Coloca, como exemplo de decisões não baseadas na racionalidade, o casamento, que ela (a Loucura) atribui a Demência (uma de suas seguidoras) pois envolve incerteza com relação ao futuro. Também a gravidez e, portanto, a perpetuação da espécie humana, decorre da Loucura, pois ela somente se repete devido ao Esquecimento (outro seguidor da Loucura) das dores do parto.
Destaca, ainda, a Ganância como fator que move a humanidade, em contraste com as teorias racionalistas dos intelectuais, que conduziam ao imobilismo, pelo medo de mudanças rumo ao desconhecido.
Esse livro foi oferecido por Erasmo a seu grande amigo Thomas Morus, intelectual e político que ocupou importantes postos na vida pública na Inglaterra. Homem de profundas convicções religiosas, criticou a separação da Igreja Anglicana, e não aceitou o divórcio do Rei Henrique VIII e seu novo casamento.
Acabou sendo decapitado em 1535, mas, antes, escreveu sua obra mais conhecida, UTOPIA, que defendia um governo baseado na racionalidade.
Embora Erasmo defendesse a Loucura e criticasse o racionalismo em seu livro de 1508, o dedicou a Morus, que, ao contrário, em seu livro de 1516, Utopia, imagina uma ilha onde funcionava integralmente a racionalidade, não havendo espaço para a aventura e, portanto, para a Loucura e espontaneidade.

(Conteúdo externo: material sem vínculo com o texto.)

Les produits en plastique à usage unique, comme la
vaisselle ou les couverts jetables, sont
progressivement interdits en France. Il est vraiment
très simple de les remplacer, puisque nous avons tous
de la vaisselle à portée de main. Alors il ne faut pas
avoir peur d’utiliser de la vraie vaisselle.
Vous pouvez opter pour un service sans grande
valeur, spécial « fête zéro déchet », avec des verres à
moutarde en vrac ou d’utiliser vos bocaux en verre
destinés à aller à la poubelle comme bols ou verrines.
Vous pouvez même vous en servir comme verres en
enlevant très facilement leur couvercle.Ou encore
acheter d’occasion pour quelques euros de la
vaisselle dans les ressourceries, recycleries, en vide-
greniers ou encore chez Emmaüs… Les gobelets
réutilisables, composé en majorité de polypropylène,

O socialismo da Utopia era extremado, pois não admitia nenhuma forma de propriedade privada, segundo Morus, a fonte de todos os males da humanidade, talvez influenciado pela situação da Inglaterra em sua época, com uma minoria ostentando a riqueza e a grande maioria em condições de miséria. Assim, para ele, o que importava era a igualdade absoluta, retratada em sua Ilha.

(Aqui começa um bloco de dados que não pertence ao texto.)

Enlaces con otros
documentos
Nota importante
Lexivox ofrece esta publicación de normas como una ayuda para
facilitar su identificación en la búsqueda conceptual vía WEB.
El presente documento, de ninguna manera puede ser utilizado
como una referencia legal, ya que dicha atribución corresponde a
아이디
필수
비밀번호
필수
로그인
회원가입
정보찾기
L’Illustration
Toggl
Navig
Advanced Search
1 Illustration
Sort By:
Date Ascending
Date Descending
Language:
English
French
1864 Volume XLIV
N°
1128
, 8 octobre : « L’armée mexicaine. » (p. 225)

É importante destacar que a Utopia da igualdade continua a alimentar os sonhos de muitos “engenheiros sociais”, que desejam moldar o “homem novo”, necessário para o funcionamento de um regime igualitário.
As experiências feitas em vários países mostraram a inviabilidade desse sistema, tendo, inclusive, acarretado pesados custos às suas populações. A diferença entre a Utopia e as experiências práticas que foram tentadas é que Morus imaginava que o sistema seria implantado e dirigido voluntariamente pelas pessoas, pois acreditava, não apenas, na racionalidade, mas também no desprendimento humano.

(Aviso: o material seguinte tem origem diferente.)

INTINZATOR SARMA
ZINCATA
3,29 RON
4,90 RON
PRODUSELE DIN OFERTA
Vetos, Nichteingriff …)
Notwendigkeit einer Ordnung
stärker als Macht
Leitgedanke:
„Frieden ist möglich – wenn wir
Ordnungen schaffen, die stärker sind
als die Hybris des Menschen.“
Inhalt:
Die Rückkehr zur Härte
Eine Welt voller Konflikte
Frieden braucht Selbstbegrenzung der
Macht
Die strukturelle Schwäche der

Erasmo, ao contrário, acreditava no homem real, movido por interesses. Assim, a livre iniciativa somente pode prosperar onde impere a Loucura, pois, “o louco, não tendo vergonha ou medo, jamais vendo o perigo, empreende ousadamente tudo o que lhe passa pela cabeça”. Ela (a Loucura), é que permite empreender, aventurar, inovar, correr riscos.
A igualdade importante, e necessária, compatível com a liberdade de empreender, é a igualdade de oportunidades, de forma que cada um possa utilizar seu talento para progredir e prosperar.
A Utopia de Morus, ao contrário, buscava a igualdade de resultados, assim como as várias tentativas que foram implantadas, no geral, pela força em muitos países, e mostrou que conseguiu apenas nivelar por baixo, ou seja, igualdade na miséria.
Embora pareça existir no Brasil um ambiente no qual se possa praticar a Loucura de empreender, observa-se um avanço cada vez maior do intervencionismo nas atividades econômicas (e também na vida dos cidadãos), o que faz com que se ultrapasse os limites da Loucura apresentados por Erasmo.
Segundo ele, “o louco, exposto constantemente a todos os caprichos da fortuna, aprende em meio a todos os reveses a conhecer a prudência”. No caso brasileiro não são a fortuna (sorte) ou os reveses (riscos do mercado) que ele deve temer, mas sim a burocracia e as intervenções estatais daqueles que se julgam capazes de decidir o que é melhor para o empresário e para o cidadão.
Vamos defender a Loucura de Erasmo para fortalecer o empreendedorismo e combater a Utopia dos que desejam dirigir a economia e a sociedade.
Por Marcel Solimeo, economista-chefe da Associação Comercial de São Paulo e membro do ATLÂNTICO.
Artigo publicado originalmente pelo Diário do Comércio, em 28 de junho de 2022.